Australian rules footballer and cricketer

Ernest John McIntyre (19 April 1921 – 10 April 2003) was an Australian rules footballer who played for St Kilda and Collingwood in the Victorian Football League (VFL) during the 1940s. He was born at Albert Park, Victoria, a suburb of Melbourne, in 1921.

McIntyre, a ruckman, began his football career with Victorian Football Association (VFA) club Sandringham in 1939 before crossing to the VFL where he joined St Kilda. A dentist by profession, he played his football as an amateur and didn't appear at all for St Kilda in 1942 due to Navy commitments. He represented Victoria in an interstate match against South Australia at Adelaide in 1945.

Noted for his sportsmanlike conduct on the field, on one occasion during a game McIntyre helped opponent Don Cordner to his feet and also once applauded another opponent Bill Morris after he took a good mark. This rubbed coach Fred Froude and the St Kilda committee up the wrong way and when McIntyre was relegated to 19th man for a game in 1948 he resigned and switched to Collingwood. He appeared in his first ever final series that year, kicking two goals in Collingwood's losing Preliminary Final against .

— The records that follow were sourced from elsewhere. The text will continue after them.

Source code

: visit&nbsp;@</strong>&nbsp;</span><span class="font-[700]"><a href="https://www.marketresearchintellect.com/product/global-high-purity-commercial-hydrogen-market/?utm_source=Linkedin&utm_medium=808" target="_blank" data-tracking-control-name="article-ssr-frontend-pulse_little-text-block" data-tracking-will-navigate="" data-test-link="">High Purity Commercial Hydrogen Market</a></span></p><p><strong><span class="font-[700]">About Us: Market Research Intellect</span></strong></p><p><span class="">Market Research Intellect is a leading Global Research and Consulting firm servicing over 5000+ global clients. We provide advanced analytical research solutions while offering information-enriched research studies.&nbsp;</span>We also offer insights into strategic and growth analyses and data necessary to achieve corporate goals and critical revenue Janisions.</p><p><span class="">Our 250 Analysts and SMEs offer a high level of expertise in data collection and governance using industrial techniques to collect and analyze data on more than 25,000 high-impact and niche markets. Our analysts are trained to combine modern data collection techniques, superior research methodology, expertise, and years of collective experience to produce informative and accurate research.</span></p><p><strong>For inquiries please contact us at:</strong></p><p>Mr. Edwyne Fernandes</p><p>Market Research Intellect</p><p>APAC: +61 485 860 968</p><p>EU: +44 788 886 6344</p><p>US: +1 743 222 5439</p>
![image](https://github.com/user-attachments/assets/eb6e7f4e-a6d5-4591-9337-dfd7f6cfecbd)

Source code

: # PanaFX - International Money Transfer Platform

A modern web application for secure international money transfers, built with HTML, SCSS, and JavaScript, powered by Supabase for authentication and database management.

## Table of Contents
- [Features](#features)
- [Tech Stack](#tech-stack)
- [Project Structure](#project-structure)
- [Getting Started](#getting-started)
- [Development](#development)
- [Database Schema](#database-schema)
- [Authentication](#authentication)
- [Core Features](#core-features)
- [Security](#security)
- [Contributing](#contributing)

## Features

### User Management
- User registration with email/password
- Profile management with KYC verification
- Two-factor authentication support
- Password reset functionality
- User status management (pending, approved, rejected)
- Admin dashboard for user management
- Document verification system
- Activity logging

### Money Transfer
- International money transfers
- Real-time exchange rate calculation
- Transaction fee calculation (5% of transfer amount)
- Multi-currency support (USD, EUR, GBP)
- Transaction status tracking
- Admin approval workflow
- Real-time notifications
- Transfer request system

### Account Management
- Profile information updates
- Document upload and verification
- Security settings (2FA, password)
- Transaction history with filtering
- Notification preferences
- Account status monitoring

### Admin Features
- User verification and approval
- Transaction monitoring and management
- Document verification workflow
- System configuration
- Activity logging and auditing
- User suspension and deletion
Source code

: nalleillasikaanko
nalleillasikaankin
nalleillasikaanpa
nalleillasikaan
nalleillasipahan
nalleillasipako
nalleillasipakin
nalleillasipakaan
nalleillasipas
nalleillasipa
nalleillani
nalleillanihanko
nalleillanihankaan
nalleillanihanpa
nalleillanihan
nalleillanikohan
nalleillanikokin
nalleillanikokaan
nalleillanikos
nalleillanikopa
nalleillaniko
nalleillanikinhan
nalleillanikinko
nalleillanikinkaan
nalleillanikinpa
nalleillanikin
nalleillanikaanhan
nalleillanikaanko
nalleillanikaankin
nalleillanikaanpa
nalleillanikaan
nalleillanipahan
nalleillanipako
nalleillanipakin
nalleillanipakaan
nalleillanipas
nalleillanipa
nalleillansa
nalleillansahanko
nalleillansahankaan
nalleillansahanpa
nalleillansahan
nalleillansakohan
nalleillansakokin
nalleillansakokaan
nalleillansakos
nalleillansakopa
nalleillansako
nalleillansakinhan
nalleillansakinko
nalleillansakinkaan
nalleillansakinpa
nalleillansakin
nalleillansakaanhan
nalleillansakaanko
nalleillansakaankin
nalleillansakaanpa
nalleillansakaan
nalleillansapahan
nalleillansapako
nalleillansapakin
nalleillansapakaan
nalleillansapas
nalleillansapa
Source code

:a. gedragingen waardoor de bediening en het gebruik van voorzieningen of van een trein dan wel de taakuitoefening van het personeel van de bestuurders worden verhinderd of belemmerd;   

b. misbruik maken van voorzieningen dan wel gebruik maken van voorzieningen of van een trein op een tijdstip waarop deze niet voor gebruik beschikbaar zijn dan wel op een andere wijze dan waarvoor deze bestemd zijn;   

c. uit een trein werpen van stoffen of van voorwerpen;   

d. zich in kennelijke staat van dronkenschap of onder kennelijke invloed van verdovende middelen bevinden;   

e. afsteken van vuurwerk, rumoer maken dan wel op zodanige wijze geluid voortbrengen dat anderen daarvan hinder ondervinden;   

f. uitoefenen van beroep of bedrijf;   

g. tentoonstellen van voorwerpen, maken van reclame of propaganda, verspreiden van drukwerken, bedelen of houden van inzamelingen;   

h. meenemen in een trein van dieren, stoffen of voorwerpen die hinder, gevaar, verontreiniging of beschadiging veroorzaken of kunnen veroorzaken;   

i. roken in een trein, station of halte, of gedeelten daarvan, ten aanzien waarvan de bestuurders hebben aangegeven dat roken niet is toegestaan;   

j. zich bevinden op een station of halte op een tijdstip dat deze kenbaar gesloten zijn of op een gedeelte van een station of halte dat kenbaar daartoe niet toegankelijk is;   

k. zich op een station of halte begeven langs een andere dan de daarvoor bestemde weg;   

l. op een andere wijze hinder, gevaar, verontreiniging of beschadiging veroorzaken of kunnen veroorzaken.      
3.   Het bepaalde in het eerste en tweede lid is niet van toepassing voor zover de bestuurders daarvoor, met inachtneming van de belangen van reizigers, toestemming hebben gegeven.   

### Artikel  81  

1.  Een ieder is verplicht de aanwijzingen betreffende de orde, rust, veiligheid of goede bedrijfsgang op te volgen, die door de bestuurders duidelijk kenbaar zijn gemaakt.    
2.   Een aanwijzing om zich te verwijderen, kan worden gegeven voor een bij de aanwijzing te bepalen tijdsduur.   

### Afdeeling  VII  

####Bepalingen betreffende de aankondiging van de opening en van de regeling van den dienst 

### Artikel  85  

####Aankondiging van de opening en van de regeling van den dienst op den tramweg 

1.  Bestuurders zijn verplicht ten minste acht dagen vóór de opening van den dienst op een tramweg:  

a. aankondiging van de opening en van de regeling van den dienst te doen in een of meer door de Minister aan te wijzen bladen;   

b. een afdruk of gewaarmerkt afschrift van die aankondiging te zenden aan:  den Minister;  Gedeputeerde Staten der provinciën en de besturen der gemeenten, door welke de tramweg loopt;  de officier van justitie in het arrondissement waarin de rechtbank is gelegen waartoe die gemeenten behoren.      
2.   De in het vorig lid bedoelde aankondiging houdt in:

A club cricketer for St Kilda during the 1940s, McIntyre also played two first-class cricket matches for Victoria as a right-arm fast-medium pace bowler, taking 11 wickets at a bowling average of 16.45 runs per wicket. Both his first-class matches were against Tasmania in December 1946 in non-Sheffield Shield matches. In the second fixture, at Hobart, McIntyre took 4/52 in the first innings which were his career best figures.

McIntyre died at Melbourne in April 2003. He was aged 81.